2006 Philadelphia Annual Meeting (22–25 October 2006)

Paper No. 6
Presentation Time: 1:30 PM-5:30 PM

EVALUATING CONSISTENCY OF GEOCHEMICAL INDICATORS FOR REPRESENTATIVENESS OF GROUNDWATER SAMPLES COLLECTED FROM WELL SCREENS IMPACTED BY RESIDUAL DRILLING FLUIDS


LYNCH, Andrew L., Chemical Engineering, University of Kentucky, Lexington, KY 40506, SPALL, Brian N., School of Earth and Environmental Sciences, Washington State University, Webster Physical Science Building 1228, Pullman, WA 99164-2812, TEERLINK, Jennifer, Environmental and Remediation Support Services, Los Alamos National Laboratory, Mail Stop M992, Los Alamos, NM 87545, FABRYKA-MARTIN, June T., Hydrology, Geochemistry, and Geology Group, Los Alamos National Laboratory, Mail Stop T003, Los Alamos, NM 87545 and LONGMIRE, Patrick A., Hydrology, Geochemistry, and Geology Group, Los Alamos National Laboratory, Mail Stop D469, Los Alamos, NM 87545, andrewleelynch@gmail.com

Wells have been installed in and around Los Alamos National Laboratory to characterize its hydrogeologic setting and to understand potential contaminant pathways.

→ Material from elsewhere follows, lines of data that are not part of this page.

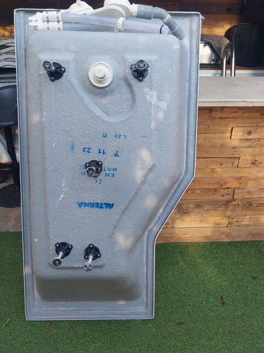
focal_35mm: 30
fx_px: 305
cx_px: 132
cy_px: 176
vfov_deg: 60.0
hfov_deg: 46.8
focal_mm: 4.6
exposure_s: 1/120
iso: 32
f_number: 1.8
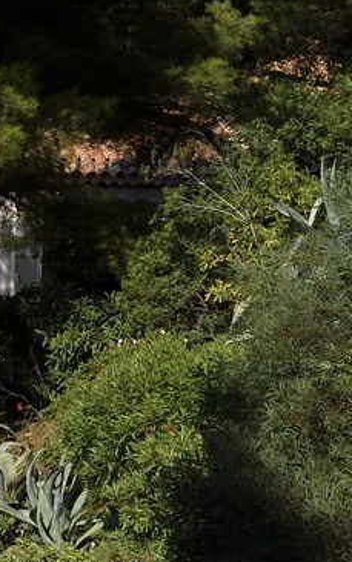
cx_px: -829
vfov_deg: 11.2
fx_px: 2868
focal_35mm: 187
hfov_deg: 6.3
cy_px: 137
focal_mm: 42
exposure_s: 1/250
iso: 200
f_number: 13
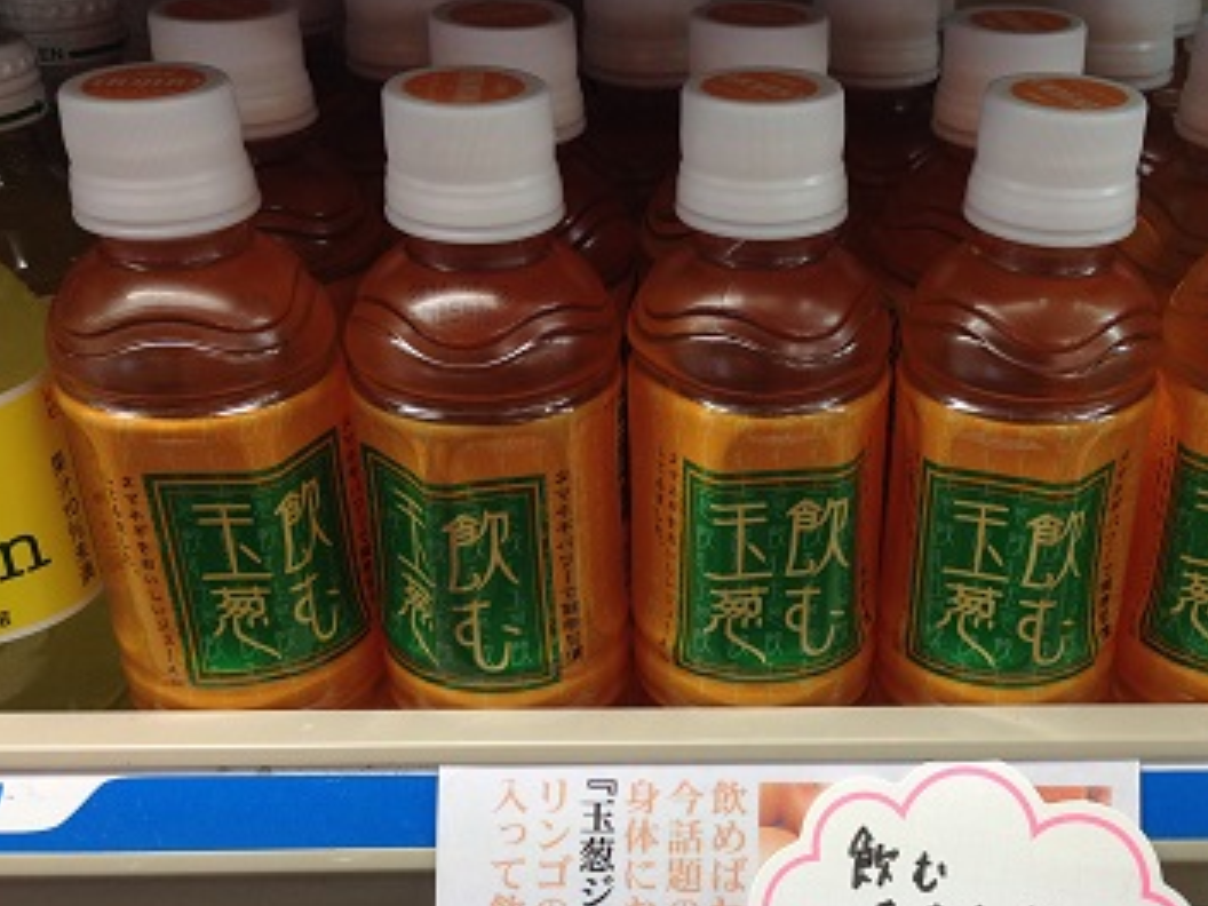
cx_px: 782
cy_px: 614
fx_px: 1605
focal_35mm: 46
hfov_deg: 40.8
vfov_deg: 31.2
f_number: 2.4
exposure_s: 1/60
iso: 64
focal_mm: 4.12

In some of these wells, groundwater data quality has been compromised due to incomplete removal of drilling fluids during well development (Simmons et al., “Obtaining Representative Groundwater Quality Data from Heterogeneous Aquifer Systems,” these proceedings). Native groundwater is characterized as oxic: low but measurable NO3 and SO4; negligible dissolved Fe and Mn. However, biodegradation of residual organic drilling fluids by in situ microbes initiates a sequence of geochemical events: dissolved O2(g) is reduced to water, NO3 is reduced to N2(g), Mn oxide is reduced to dissolved Mn(II), ferric (oxy)hydroxide is reduced to dissolved Fe(II), and finally, SO4 is reduced to dissolved sulfide. Initial efforts to use geochemical indicators to identify historic and current water samples in which these drilling-related impacts are present are documented in the Well Screen Analysis Report (LANL 2005, Report LA-UR-05-8615). Current efforts build upon this initial approach by fine-tuning details of the geochemical tests used to flag such non-representative water samples. Our study focuses on evaluating internal consistency among indicators used to characterize redox conditions in these water samples. Application of the original test criteria (from the Report) to 350 relevant samples yields apparently thermodynamically-inconsistent outcomes for 31% of the cases (e.g., measurable NO3 apparently coexisting with SO4-reducing conditions). These inconsistencies are traced to the following primary causes: inappropriately-set threshold values, complications due to concurrent drilling-fluid related geochemical impacts, and inability of the original protocol to accommodate site-specific geochemical factors such as localized contaminant plumes. We address these inconsistencies by augmenting the original testing protocol with additional indicators, and by re-evaluating threshold values through a combination of improved statistical characterization of background groundwater geochemistry and more refined geochemical speciation modeling.